Text>
####################

25.06.2020 | Gesundheit Neue Corona-Studie aus Ischgl: Fast die Hälfte hat bereits Antikörper

Forscher der Universität Insbruck haben jetzt den Ausbruch des Corona-Virus im österreichischen Ischgl untersucht und kommen zu überraschenden Ergebnissen. Fast die Hälfte der Bewohner von Ischgl hat demnach schon Anitkörper gegen das Corona-Virus gebildet.

Foto: Marijan Murat/dpa/Symbolbild

Der Skiort Ischgl in Österreich galt zu Beginn der Corona-Pandemie als Hotspot in Europa, von wo aus sich das Virus schnell verbreiten konnte. 

Forscher der Medizinischen Universität Insbruck haben die Bewohner aus Ischgl jetzt untersucht und die Studienergebnisse heute veröffentlicht. Demnach haben 42,4 Prozent der Bewohner schon Antikörper gegen das Corona-Virus gebildet.

Das sei der weltweit höchste bisher publizierte Wert, sagte die Direktorin des Instituts für Virologie, Dorothee von Laer, am Donnerstag in Innsbruck. Antikörper im Blut gelten als Nachweis für eine durchgemachte Infektion.

Rund 80 Prozent der Ischgler Bevölkerung nahmen an der Studie teil. 1473 Probanden waren zwischen 21. und 27. April untersucht worden.

####################

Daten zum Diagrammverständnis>
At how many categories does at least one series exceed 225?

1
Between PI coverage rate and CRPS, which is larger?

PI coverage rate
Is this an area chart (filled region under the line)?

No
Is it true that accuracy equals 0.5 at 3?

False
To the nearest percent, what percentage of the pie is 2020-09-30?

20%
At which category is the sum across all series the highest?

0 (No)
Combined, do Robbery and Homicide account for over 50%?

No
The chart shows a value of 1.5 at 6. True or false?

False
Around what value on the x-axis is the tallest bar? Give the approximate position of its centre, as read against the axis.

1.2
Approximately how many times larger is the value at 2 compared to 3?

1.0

####################

Aufgabe> Schreibe aus dem Text zur Ischgl-Studie den Abschnitt von „Foto: Marijan Murat/dpa/Symbolbild“ bis „April untersucht worden.“ wortgetreu ab.

Lösung>
Foto: Marijan Murat/dpa/Symbolbild

Der Skiort Ischgl in Österreich galt zu Beginn der Corona-Pandemie als Hotspot in Europa, von wo aus sich das Virus schnell verbreiten konnte. 

Forscher der Medizinischen Universität Insbruck haben die Bewohner aus Ischgl jetzt untersucht und die Studienergebnisse heute veröffentlicht. Demnach haben 42,4 Prozent der Bewohner schon Antikörper gegen das Corona-Virus gebildet.

Das sei der weltweit höchste bisher publizierte Wert, sagte die Direktorin des Instituts für Virologie, Dorothee von Laer, am Donnerstag in Innsbruck. Antikörper im Blut gelten als Nachweis für eine durchgemachte Infektion.

Rund 80 Prozent der Ischgler Bevölkerung nahmen an der Studie teil. 1473 Probanden waren zwischen 21. und 27. April untersucht worden.